The U.S. Environmental Protection Agency is allowing a reclassification of nearly 80 percent of Wyoming’s waterways as secondary contact recreation. That means those streams are no longer recommended sites for swimming, tubing, fishing, or recreation in general — unlike the primary contact recreation status.
The DEQ’s Lindsey Paterson said these waters don’t make sense for recreation anyway. They’re shallow with little flow and are in remote areas. The change also means those waterways are allowed to hold five times the level of e. coli, an indicator for pathogens.
Paterson said this is finally the right classification and people shouldn't be concerned about heightened risk. “It doesn’t necessarily mean that water body will be automatically changed in those areas,” Paterson said.
Western Watersheds Project, however, is concerned about the downgrade. The switch opens up bodies of water to higher levels of pollution over the long-term. The livestock industry, for example, will be able to send more wastewater into streams.

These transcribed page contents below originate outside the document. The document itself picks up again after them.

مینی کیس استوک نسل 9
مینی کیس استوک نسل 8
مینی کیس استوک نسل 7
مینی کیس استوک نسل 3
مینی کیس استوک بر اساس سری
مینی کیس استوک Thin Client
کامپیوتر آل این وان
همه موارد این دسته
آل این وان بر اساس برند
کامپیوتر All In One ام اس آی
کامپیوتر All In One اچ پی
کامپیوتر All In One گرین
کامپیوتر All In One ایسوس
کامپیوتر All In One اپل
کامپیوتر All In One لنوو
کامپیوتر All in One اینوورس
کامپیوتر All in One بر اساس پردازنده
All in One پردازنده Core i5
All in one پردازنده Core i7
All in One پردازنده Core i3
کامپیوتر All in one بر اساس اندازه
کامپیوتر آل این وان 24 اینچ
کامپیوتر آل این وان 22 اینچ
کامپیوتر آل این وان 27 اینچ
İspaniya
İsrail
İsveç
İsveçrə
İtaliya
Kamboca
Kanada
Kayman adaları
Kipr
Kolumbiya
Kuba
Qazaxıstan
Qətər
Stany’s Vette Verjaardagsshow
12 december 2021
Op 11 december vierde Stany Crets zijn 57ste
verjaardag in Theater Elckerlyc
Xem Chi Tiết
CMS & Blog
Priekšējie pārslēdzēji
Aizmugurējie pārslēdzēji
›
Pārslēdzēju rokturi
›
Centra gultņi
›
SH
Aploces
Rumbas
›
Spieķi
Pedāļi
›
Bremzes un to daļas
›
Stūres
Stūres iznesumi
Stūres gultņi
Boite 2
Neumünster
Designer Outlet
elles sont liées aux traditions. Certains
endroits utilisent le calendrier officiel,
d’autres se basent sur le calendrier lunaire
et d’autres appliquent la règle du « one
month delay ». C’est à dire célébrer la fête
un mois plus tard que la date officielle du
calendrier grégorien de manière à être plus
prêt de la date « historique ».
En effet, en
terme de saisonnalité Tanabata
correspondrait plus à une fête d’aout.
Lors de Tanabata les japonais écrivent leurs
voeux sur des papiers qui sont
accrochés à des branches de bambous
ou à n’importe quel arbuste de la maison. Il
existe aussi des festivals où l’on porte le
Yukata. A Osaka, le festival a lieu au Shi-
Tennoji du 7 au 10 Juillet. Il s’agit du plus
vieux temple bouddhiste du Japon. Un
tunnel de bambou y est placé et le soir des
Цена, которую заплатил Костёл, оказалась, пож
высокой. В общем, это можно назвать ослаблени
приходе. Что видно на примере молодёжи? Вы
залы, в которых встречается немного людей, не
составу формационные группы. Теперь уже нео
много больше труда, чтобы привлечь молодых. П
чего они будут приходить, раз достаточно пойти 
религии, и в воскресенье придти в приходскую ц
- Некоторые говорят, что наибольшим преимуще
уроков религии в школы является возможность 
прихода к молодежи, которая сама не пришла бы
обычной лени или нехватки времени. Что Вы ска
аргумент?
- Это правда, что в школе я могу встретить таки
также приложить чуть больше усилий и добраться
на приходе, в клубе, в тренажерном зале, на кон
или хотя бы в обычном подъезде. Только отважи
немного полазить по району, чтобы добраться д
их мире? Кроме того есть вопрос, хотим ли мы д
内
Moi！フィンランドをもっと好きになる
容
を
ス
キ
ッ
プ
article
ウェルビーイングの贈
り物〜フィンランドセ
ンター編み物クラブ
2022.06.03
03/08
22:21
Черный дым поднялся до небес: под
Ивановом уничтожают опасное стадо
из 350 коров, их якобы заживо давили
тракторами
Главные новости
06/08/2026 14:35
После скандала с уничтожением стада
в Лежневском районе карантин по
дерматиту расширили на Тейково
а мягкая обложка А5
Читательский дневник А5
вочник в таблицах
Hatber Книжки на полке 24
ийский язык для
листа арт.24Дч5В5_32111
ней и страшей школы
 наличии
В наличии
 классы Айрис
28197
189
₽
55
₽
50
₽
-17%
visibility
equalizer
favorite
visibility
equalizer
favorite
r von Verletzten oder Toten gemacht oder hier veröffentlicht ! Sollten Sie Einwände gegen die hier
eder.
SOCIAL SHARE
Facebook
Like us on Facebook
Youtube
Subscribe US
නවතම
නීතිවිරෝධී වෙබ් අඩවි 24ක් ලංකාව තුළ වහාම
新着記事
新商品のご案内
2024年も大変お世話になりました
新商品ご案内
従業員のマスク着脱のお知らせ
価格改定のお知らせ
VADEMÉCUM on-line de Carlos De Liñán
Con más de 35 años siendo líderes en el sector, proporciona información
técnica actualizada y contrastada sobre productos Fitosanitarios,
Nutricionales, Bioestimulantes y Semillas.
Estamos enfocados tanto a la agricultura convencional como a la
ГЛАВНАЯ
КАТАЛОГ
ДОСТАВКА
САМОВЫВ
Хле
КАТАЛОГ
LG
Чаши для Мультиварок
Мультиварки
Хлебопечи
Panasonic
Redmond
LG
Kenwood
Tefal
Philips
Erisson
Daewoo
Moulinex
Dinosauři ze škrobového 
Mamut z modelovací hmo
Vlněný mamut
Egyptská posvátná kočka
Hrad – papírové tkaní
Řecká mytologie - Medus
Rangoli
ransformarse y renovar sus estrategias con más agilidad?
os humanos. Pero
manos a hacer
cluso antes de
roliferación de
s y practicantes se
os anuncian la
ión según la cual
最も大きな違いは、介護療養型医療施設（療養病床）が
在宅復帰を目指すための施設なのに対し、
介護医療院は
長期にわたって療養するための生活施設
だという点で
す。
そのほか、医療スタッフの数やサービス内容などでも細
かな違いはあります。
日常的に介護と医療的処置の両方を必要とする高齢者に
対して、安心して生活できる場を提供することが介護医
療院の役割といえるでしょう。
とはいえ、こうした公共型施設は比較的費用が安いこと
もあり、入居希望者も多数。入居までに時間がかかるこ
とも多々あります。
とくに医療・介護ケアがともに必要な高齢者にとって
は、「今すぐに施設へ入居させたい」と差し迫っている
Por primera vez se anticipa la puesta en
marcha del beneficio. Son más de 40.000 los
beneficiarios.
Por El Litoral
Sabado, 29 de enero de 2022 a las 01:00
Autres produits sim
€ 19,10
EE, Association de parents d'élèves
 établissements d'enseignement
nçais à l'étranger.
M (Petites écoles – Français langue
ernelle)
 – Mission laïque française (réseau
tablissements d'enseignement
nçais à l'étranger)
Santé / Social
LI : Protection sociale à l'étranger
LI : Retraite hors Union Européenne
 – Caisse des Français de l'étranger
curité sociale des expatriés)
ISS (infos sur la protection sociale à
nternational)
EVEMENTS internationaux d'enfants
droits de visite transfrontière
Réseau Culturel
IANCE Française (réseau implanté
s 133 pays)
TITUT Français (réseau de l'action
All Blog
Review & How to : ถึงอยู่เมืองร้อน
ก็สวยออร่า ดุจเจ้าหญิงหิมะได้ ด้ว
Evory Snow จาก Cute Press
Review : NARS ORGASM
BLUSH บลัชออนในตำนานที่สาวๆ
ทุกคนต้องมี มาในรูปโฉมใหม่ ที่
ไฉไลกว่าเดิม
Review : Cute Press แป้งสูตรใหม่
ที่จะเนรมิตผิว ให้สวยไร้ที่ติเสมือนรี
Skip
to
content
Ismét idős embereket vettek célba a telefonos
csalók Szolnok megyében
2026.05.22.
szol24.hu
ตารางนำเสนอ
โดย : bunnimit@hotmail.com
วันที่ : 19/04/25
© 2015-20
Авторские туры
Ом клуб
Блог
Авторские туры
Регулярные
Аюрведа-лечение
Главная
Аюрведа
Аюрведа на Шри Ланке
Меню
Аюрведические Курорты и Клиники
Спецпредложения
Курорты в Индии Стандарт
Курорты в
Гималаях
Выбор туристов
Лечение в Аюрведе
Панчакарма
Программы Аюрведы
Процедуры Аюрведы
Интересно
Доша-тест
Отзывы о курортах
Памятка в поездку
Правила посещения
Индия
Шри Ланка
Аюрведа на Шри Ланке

The DEQ said citizens can get in touch with them if they disagree with a waterway's classification and return it to primary contact recreation. But Western Watersheds Project Jonathan Ratner says it should be the government's responsibility to classify a stream.
“Whereas, it’s now the public’s responsibility to… water body by water body, provide site specific data to have those water bodies returned to primary contact.”
Ratner said he’s worried the downgrade will put more citizens at risk who do end up recreating at remote and shallow sites.